EXCERPT PROVIDED —
When the crack extends to the initial position of the cladding zone, the fracture characteristics of the two types of samples are different. Since the coarse-grained martensite in the substrate of the LC + surface LSP samples could not combine tightly with the fine-grained martensite transformed from austenite during the LC process, the fracture on the LC + surface LSP samples is porous, providing conditions for rapid crack propagation. Fortunately, the large temperature gradient formed between the remelting pool and the substrate under the laser effect at the beginning of the cladding process introduces thermal stress into the groove surface and reduces the load threshold which may promote crack propagation. On the other hand, the fracture on the groove pre-LSPed LC samples presents a dense surface, and the size and depth of the dimples are similar to those of the substrate. The LSP performed on the groove introduces a residual compressive stress field that counteracts the tensile stress caused by the thermal effect during the LC process and greatly reduces the influence of thermal stress on crack growth37. Moreover, the combination between the substrate and the cladding zone is improved since the martensite grain on the groove surface is refined by the laser-induced shock wave, which consequently increases the resistance to crack propagation. Therefore, the tensile properties of the groove LSP + LC +surface LSP samples are higher than those of the LC +surface LSP samples.

Conclusions

To summarize, this study demonstrated the recovering effect of LSP treatment on the mechanical properties of LC 30CrMnSiNi2A high-strength steel samples and explained the mechanism of microhardness and tensile property improvement from the perspective of microstructure and stress modulation. The differences in tensile fractures between the two LSP processes were analysed. Conclusions drawn from the work are as follows:

  1. (1)

    The surface microhardness of the 30CrMnSiNi2A high-strength steel specimen was significantly increased by LSP to nearly 800 HV0.2, which is 25% higher than that of the untreated substrate (approximately 600 HV0.2). The microhardness at the cross-section within 1 mm depth to the surface is higher than that of the substrate, while the microhardness of the cladding zone with a depth of more than 1 mm to the surface is lower than that of the substrate (approximately 500 HV0.2), which could be attributed to the phase transformation caused by the thermal accumulation effect of the multilayer and multichannel LC process.

  2. (2)

    The laser-induced shock wave has a significant grain refinement effect on the LC sample's surface layer during the LSP process; thus, LAGBs increased obviously. A large number of dislocations are induced, deformation twins are formed, and the original coarse grains are refined. Nanocrystals can be observed in the surface layer. The surface structure of the untreated LC sample is columnar austenite with a grain length of 30-40 μm, similar to the grain size of the deep layer (deeper than 60 μm) of the LC + surface LSP sample. On the surface layer of the LSPed sample, the columnar austenite crystal is transformed into an equiaxed austenite crystal under the action of the laser-induced shock wave, with a grain size of only 4-8 μm.

  3. (3)

    Compared to the DED process, both the LC + surface LSP and groove LSP + LC + surface LSP treatments can restore the tensile properties of 30CrMnSiNi2A high-strength steel, during which the effect of the groove LSP + LC + surface LSP process is more significant with tensile strength and yield strength only 10% lower than forged materials.

  4. (4)

    The tensile fractography in the cladding initiation region of the LC + surface LSP samples is porous, while that of the groove LSP + LC + surface LSP samples is not. Similar to the substrate, the fracture in the cladding initiation region is flat with large and deep dimples, implying higher plastic toughness and tensile strength.

EXTRACTED RECORDS —
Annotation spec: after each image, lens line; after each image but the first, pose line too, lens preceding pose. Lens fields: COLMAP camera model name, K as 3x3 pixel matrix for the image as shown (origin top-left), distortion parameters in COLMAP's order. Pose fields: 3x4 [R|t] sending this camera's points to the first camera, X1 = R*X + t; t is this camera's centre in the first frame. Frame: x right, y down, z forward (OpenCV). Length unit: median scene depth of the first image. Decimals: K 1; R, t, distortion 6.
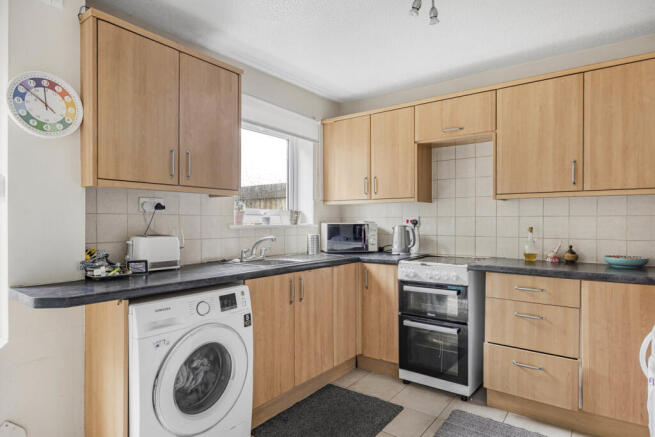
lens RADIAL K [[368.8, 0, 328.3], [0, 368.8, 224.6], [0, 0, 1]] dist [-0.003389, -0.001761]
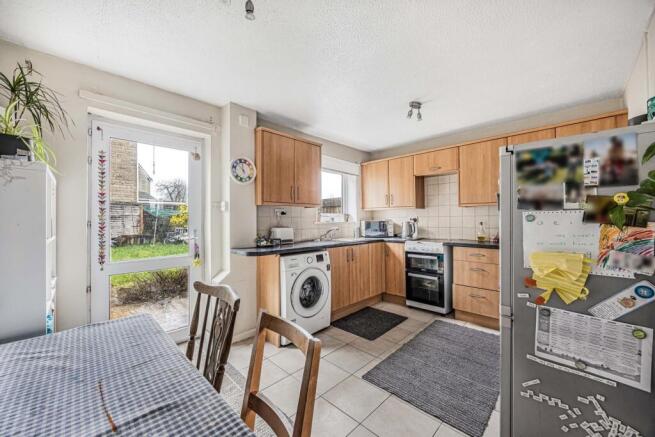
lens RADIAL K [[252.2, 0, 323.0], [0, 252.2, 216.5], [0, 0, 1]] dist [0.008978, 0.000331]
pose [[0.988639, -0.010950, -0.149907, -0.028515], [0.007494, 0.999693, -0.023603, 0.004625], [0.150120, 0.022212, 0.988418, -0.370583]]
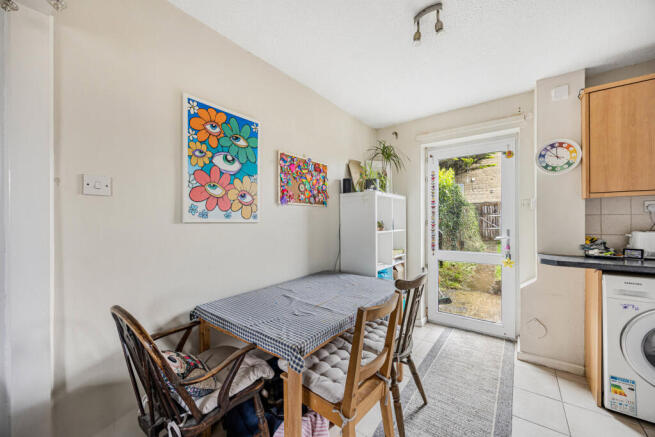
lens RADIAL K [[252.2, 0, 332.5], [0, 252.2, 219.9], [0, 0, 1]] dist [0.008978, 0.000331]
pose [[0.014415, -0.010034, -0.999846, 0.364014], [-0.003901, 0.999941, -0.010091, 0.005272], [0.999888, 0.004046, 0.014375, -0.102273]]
==
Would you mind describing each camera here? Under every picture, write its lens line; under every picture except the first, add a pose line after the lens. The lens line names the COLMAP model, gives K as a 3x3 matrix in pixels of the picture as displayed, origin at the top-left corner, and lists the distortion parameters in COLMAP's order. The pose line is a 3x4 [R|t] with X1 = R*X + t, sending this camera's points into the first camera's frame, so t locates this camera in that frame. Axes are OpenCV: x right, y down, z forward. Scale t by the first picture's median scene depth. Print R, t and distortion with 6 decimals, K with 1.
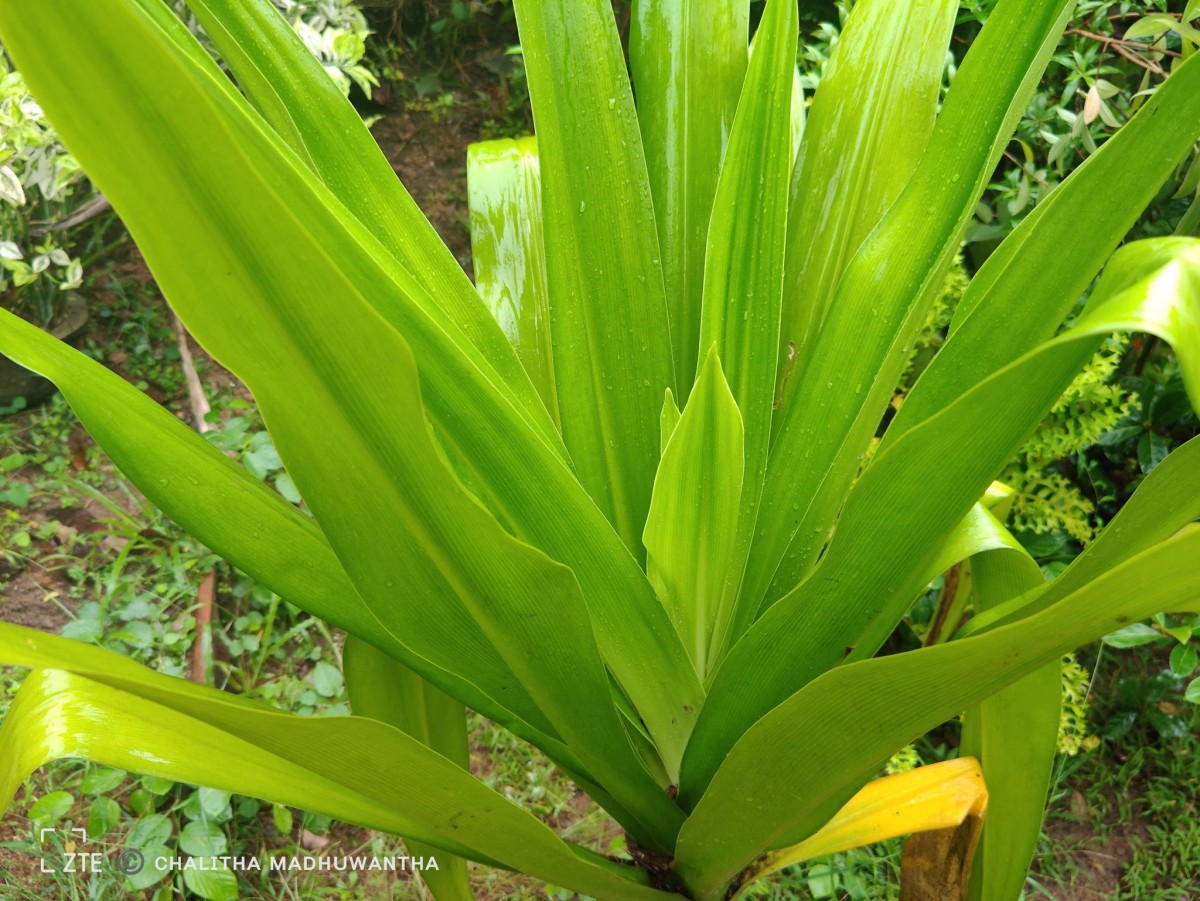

AIM OF THE TASK —
Duplicate the passage of the laser shock peening excerpt starting at "The tensile fractography" and ending at "and tensile strength.". Rely only on the text; the rows play no part here.

SOLUTION TO THIS PROBLEM —
The tensile fractography in the cladding initiation region of the LC + surface LSP samples is porous, while that of the groove LSP + LC + surface LSP samples is not. Similar to the substrate, the fracture in the cladding initiation region is flat with large and deep dimples, implying higher plastic toughness and tensile strength.